§ EXERCISE DETAILS: Repeat every entry word for word; omit all pictures.

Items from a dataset
....
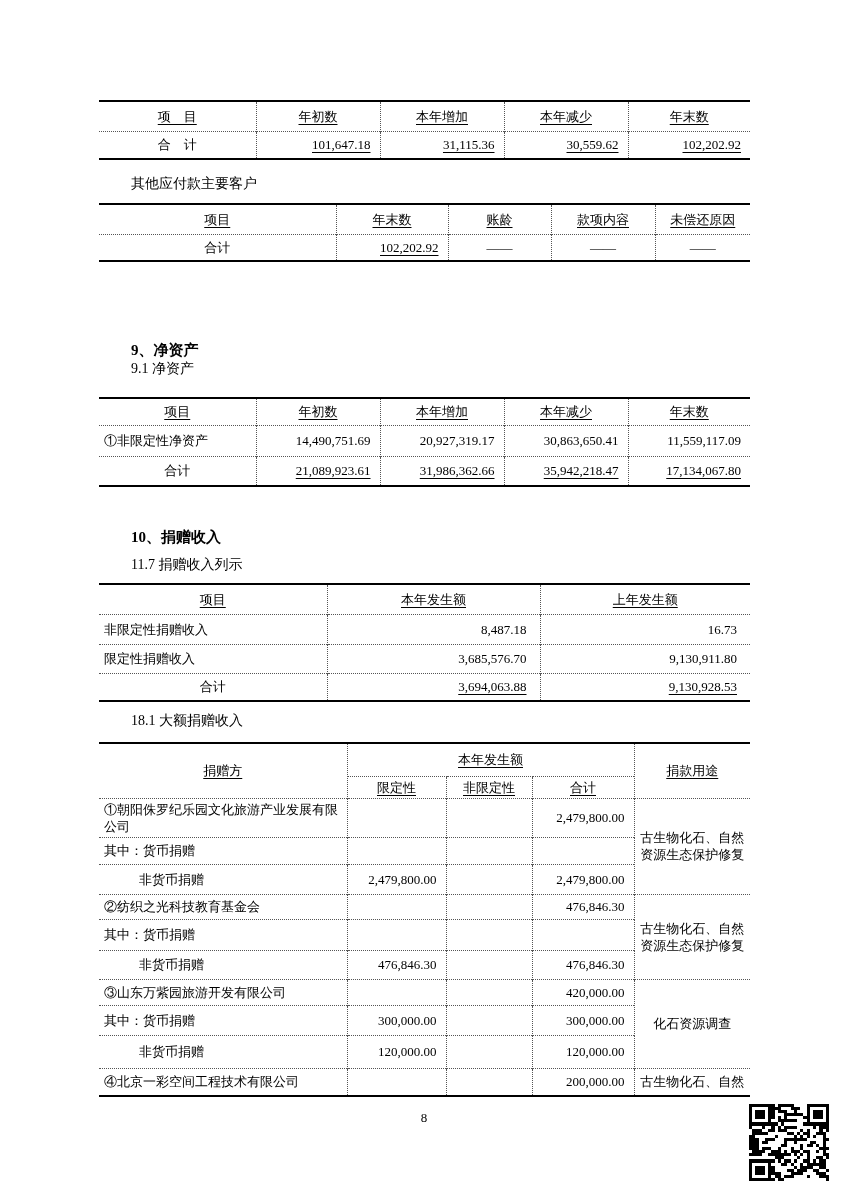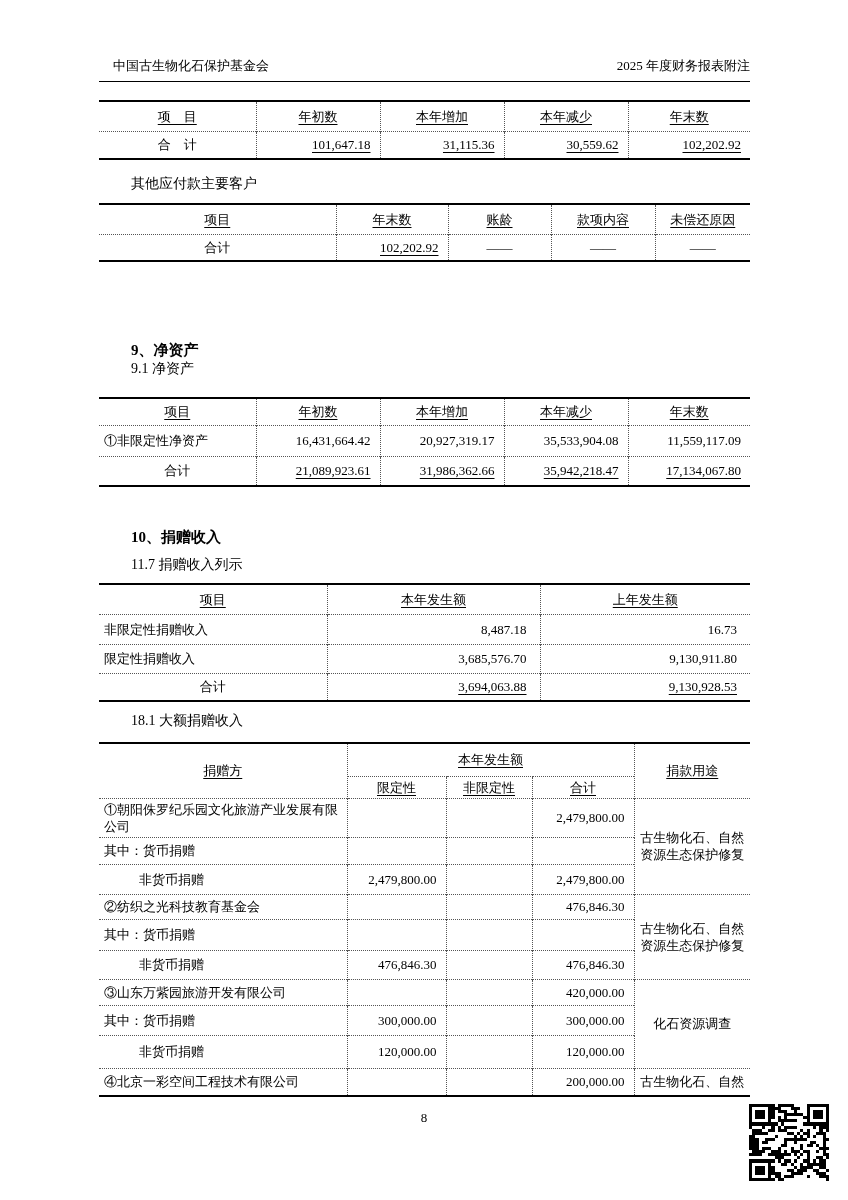"中国古生物化石保护基金会" div.doc-header { html: <div> <span>中国古生物化石保护基金会</span> <span>2025 年度财务报表附注</span> </div> -> none }
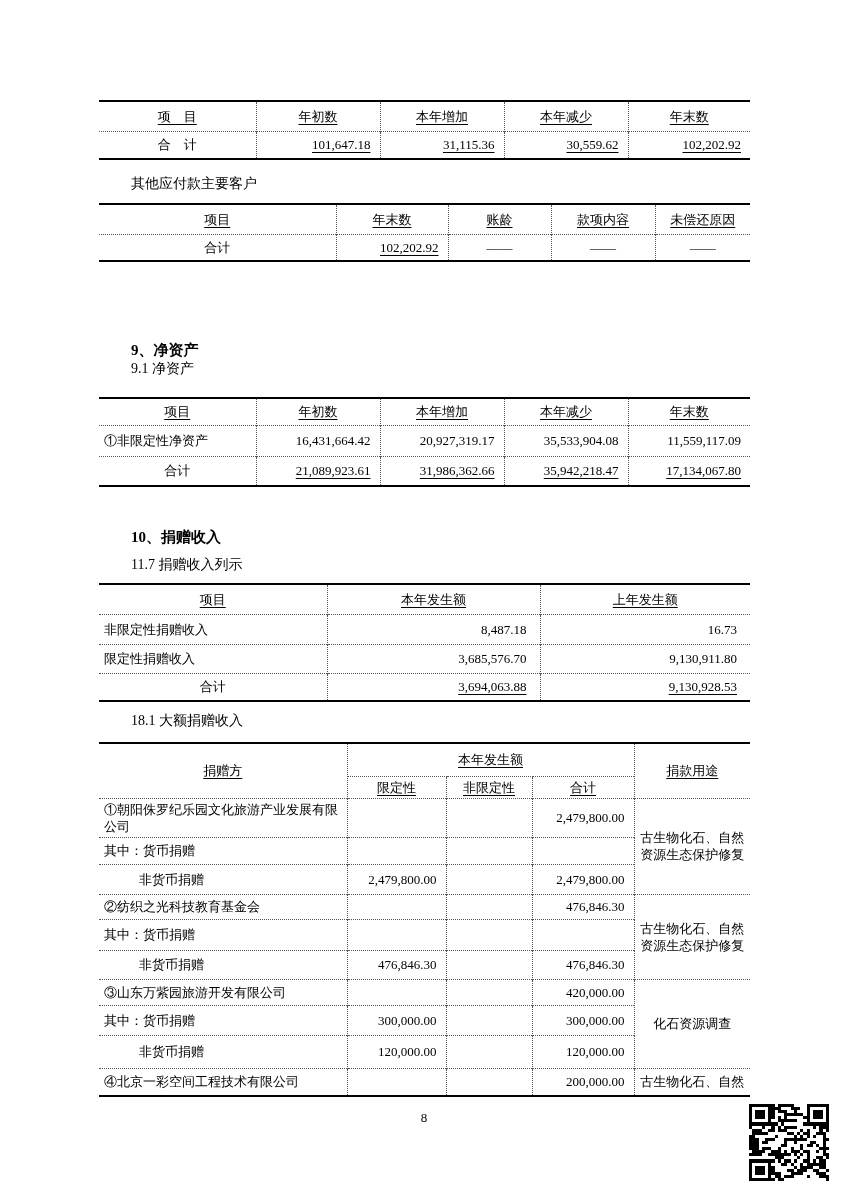"16,431,664.42" td.r { text: 16,431,664.42 -> 14,490,751.69 }
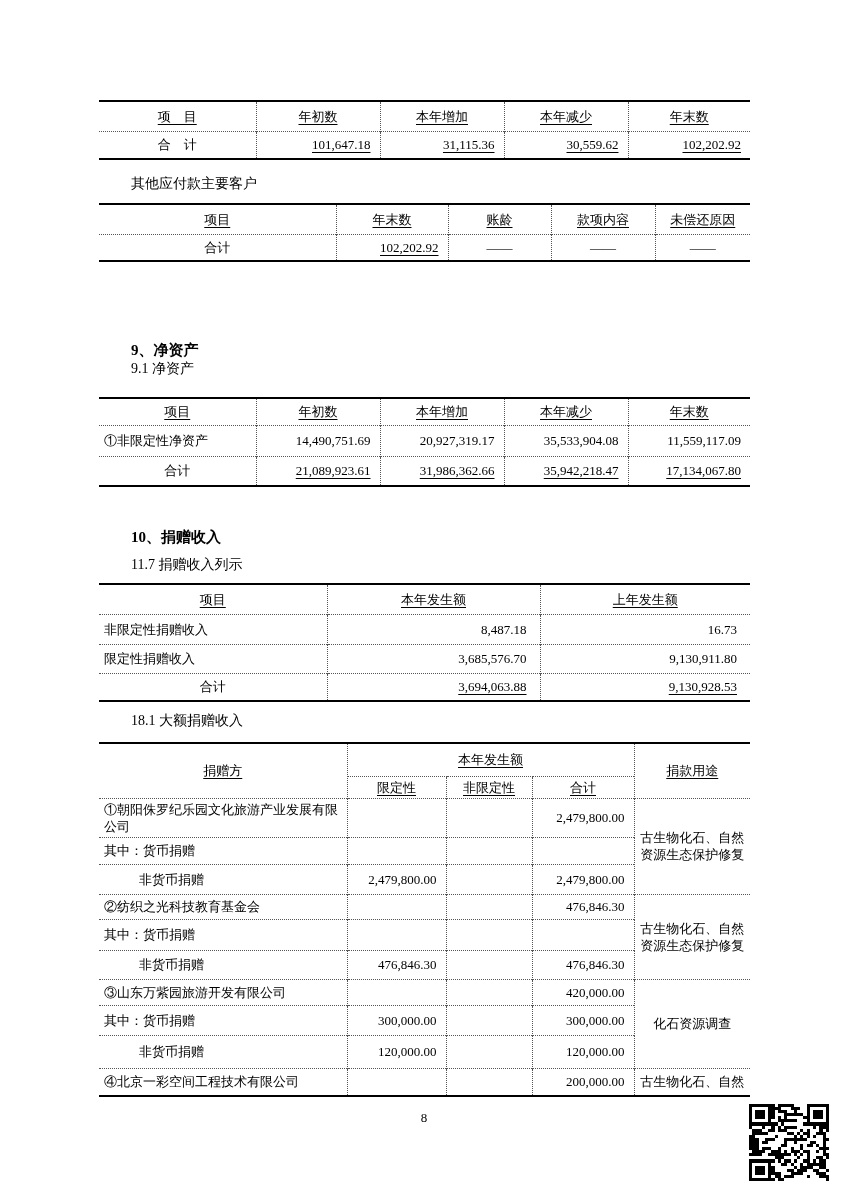"35,533,904.08" td.r { text: 35,533,904.08 -> 30,863,650.41 }
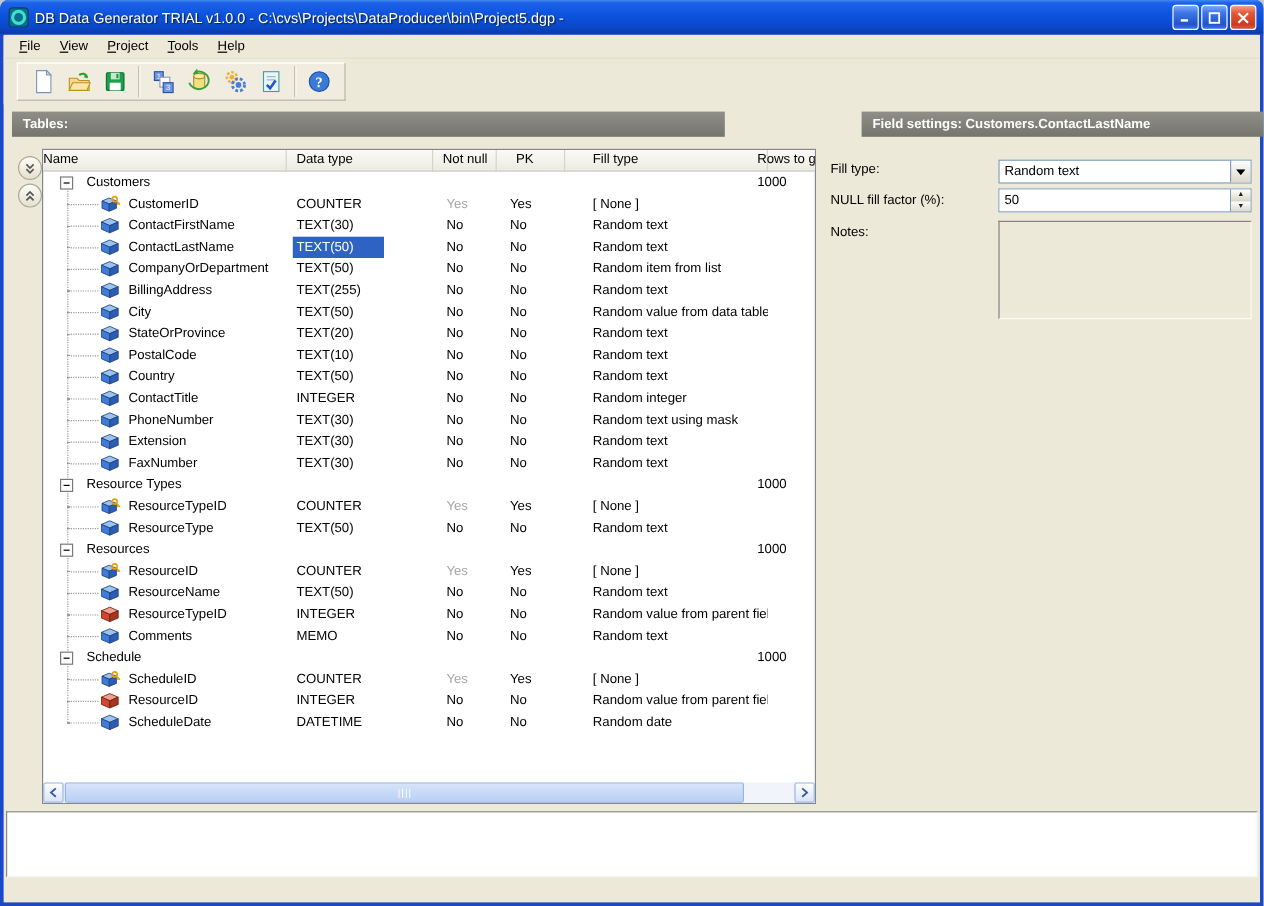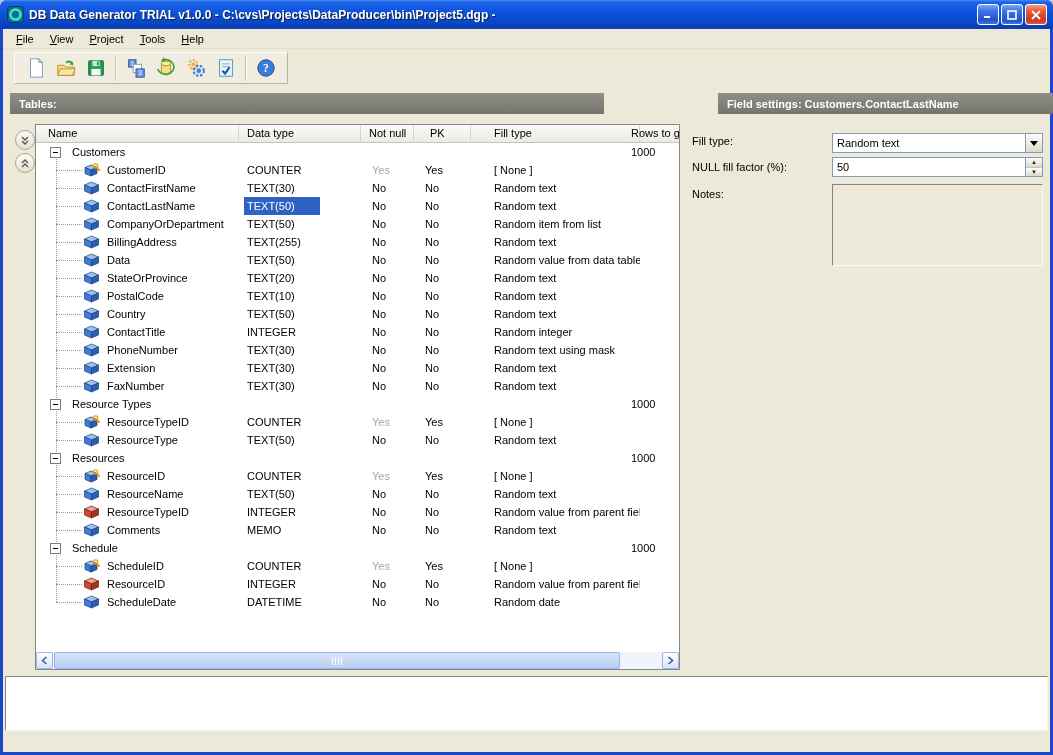"DB Data Generator TRIAL v1.0.0" .title-text { font-weight: bold -> normal }
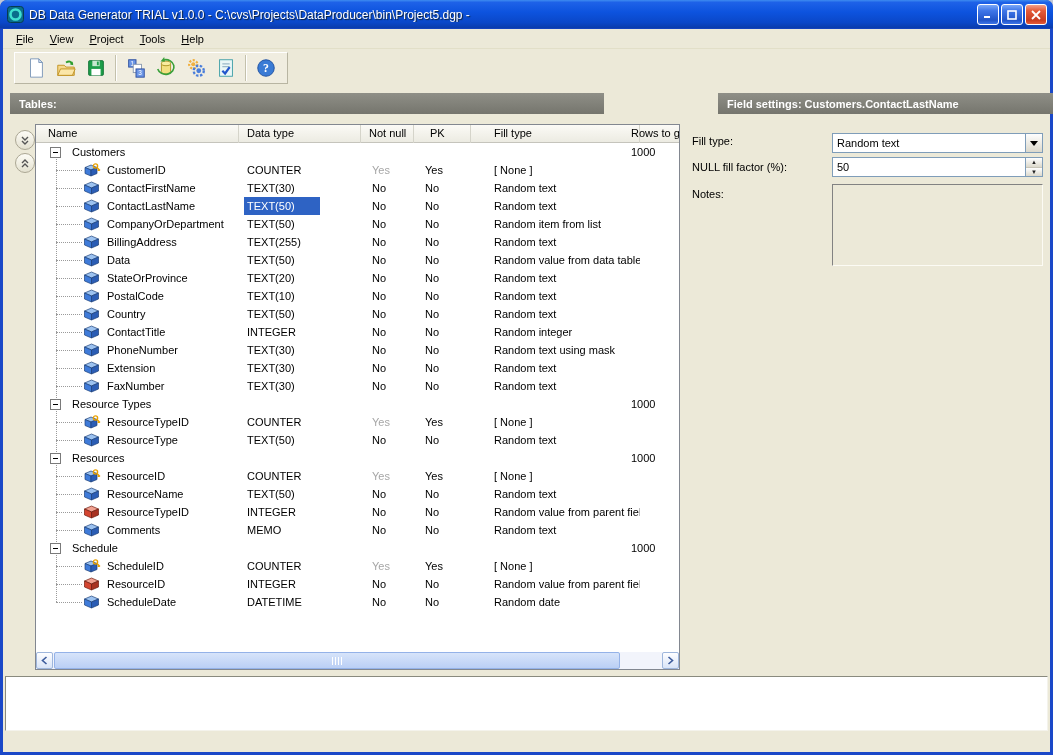"Name" .hd-name { padding-left: 12px -> none }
....
§ REPLY TO THE EXERCISE:
"中国古生物化石保护基金会" div.doc-header { html: <div> <span>中国古生物化石保护基金会</span> <span>2025 年度财务报表附注</span> </div> -> none }
"16,431,664.42" td.r { text: 16,431,664.42 -> 14,490,751.69 }
"35,533,904.08" td.r { text: 35,533,904.08 -> 30,863,650.41 }
"DB Data Generator TRIAL v1.0.0" .title-text { font-weight: bold -> normal }
"Name" .hd-name { padding-left: 12px -> none }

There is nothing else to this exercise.